ArcGIS Field Maps was instrumental in providing students with a navigation and data collection platform. They were required to find the monument, collect a point, and take a picture. Once submitted, the point value was automatically assigned and extra credit added if they posted the photo to social media.
ArcGIS Dashboards enabled organizers to monitor the student teams in real-time and see the scores aggregate automatically. For an event that only lasts two days but is packed with activity, the amount of efficiency gained by using GIS cannot be understated.
Washington D.C.: Rich in Surveying History
For most participants, the competition provides a once-in-a lifetime opportunity to not only put surveying skills they are learning in school into practice, but also learn about and experience the rich surveying history in our nation’s capital.

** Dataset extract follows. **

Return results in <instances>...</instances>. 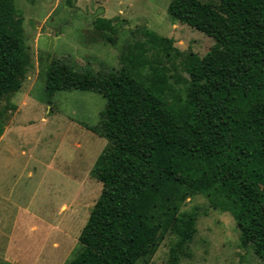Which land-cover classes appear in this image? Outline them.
<instances>
[{"label":"trees","instance_id":"trees-1","mask_svg":"<svg viewBox=\"0 0 264 264\" xmlns=\"http://www.w3.org/2000/svg\"><path fill=\"white\" fill-rule=\"evenodd\" d=\"M169 1L173 20L214 39L204 56L142 28L121 55L129 70L48 63L49 103L72 90L107 100L90 128L107 140L91 171L103 189L65 264H137L168 235L176 238L170 262L177 263L197 231L196 216L181 212L195 195L228 212L242 247L264 260V0ZM118 22L96 17L91 41L114 46ZM177 61L187 77L175 94L168 65ZM30 65L23 18L14 0H0V103L22 89Z\"/></svg>","mask_w":264,"mask_h":264},{"label":"rangeland","instance_id":"rangeland-1","mask_svg":"<svg viewBox=\"0 0 264 264\" xmlns=\"http://www.w3.org/2000/svg\"><path fill=\"white\" fill-rule=\"evenodd\" d=\"M121 2V3H120ZM23 18L31 65L22 89L0 103V264H65L103 185L92 177L93 165L107 140L97 127L107 100L80 90L57 92L48 102L46 69L51 58L94 72L129 70L121 59L125 47L148 28L172 38L181 52L204 56L214 39L173 20L169 0H14ZM96 17H118V41L112 46L89 35ZM133 32V33H132ZM170 62V83L182 89L186 78ZM148 72V70L146 71ZM179 83V84H178ZM196 216V233L187 254L175 264H264L252 248L242 247L233 217L214 209L206 196L189 197L181 208ZM176 242L166 236L156 253L137 264H169ZM171 264V262H170Z\"/></svg>","mask_w":264,"mask_h":264},{"label":"crops","instance_id":"crops-1","mask_svg":"<svg viewBox=\"0 0 264 264\" xmlns=\"http://www.w3.org/2000/svg\"><path fill=\"white\" fill-rule=\"evenodd\" d=\"M111 0H107V2L109 3ZM119 1H122V0H119ZM121 3V2H120Z\"/></svg>","mask_w":264,"mask_h":264}]
</instances>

Washington, D.C., was set aside as a 10-mile by 10-mile Federal District, with land ceded from Maryland and Virginia. Land that Virginia had contributed was retroceded in 1846. The boundary stones around the perimeter of the District were the first survey marks set by the federal government, with the earliest one being the South stone that is still in place at Jones Point Park in Alexandria, Virginia. Andrew Ellicott and Benjamin Banneker surveyed and set the boundary marks around the District in 1791 and 1792. Given its history and all the hidden marks throughout the city, Washington, D.C., is a surveyor’s paradise.
Surveying experts from the National Geodetic Survey (NGS) were on hand at the National Mall during the event and shared some history about the Washington Monument. Students learned that on the ground around the base of the monument are four marks, one at each corner, that were used to monitor the stability of the monument as it was being built. These marks are named “Casey” in the NGS database as tribute to Lt. Col. Thomas Casey, who supervised the construction of the Monument.

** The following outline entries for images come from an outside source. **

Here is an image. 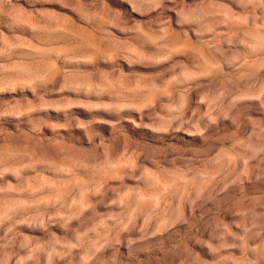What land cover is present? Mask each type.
<instances>
[{
    "label": "rangeland",
    "instance_id": "rangeland-1",
    "mask_svg": "<svg viewBox=\"0 0 264 264\" xmlns=\"http://www.w3.org/2000/svg\"><path fill=\"white\" fill-rule=\"evenodd\" d=\"M254 8L0 0V264H264Z\"/></svg>",
    "mask_w": 264,
    "mask_h": 264
},
{
    "label": "clouds",
    "instance_id": "clouds-1",
    "mask_svg": "<svg viewBox=\"0 0 264 264\" xmlns=\"http://www.w3.org/2000/svg\"><path fill=\"white\" fill-rule=\"evenodd\" d=\"M247 2L251 5H254L255 7H260L262 9H264V0H247ZM253 19H261L264 20V13H262V15L260 17H256L255 15V8L253 9V11L249 14ZM29 111H31L29 109ZM210 119H212V123L215 124V119L212 118L211 116L209 117ZM163 131H167V127H164L162 129ZM209 134L211 135V132H209ZM241 147L243 149H251L253 155L252 156H245L244 154H240V159L243 161L245 167H247L248 165V161L253 159L254 155L259 154L261 152H264V144H262L259 147H253L251 144H246L244 142H240ZM187 159H192L193 157H186ZM230 164L233 162H229ZM145 176H147L149 179H155L156 181V185H163L164 182L160 181L158 178H156L150 171L145 170L144 173ZM142 177H137V179H140ZM172 185H164V191L166 192L167 189L169 187H171ZM130 196L133 197V202L128 204V207L131 209L133 214H136L139 212V208L141 204H146L149 203V200L146 199L144 196H139L138 200L136 199L135 195L133 193H129ZM161 195H163V193H161ZM184 198L187 197V193L185 192L183 194ZM133 204H135V206H133ZM125 219H127V217H125ZM154 219H159V217L156 216V214L153 212L151 214H149V217L146 218L145 220V228L147 227V224L150 222V220H154ZM172 221L169 220L168 223H171ZM253 227H256L255 224H253Z\"/></svg>",
    "mask_w": 264,
    "mask_h": 264
}]
</instances>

Levels were regularly run from the Mini-Monument (Mark A) to each corner, making a strong local leveling tie that was brought into the National network once leveling to the rest of the country was brought through in 1884. During the student competition, the manhole cover that normally hides Mark A was removed, and for two days this 14-foot-tall model of the Washington Monument was viewable. While exposed, an OPUS Share observation was taken and it was scanned with terrestrial lidar.
In addition to the “Casey” marks and mini monument that were described, there are two tiny caps that are barely noticeable on the monument. These hide leveling control that was put in during the 1980s. NGS has a tool that was specially made that takes the cap off and then there is a separate precision-made adaptor that fits in. That is then used as a benchmark. This same style of monument is built into the Lincoln Memorial and the Jefferson Memorial.
The Future of Surveying is Bright
Recognizing that land surveying is faced with the same workforce challenges that are impacting many other professions, it was uplifting to witness not only the energy, enthusiasm, and hard work put in by the students, but also by young surveying practitioners in the YSN. The dedication of the land surveying educators and support of local and regional surveying professional societies also cannot be understated. They are the foundation beneath our next generation of surveyors and geospatial professionals.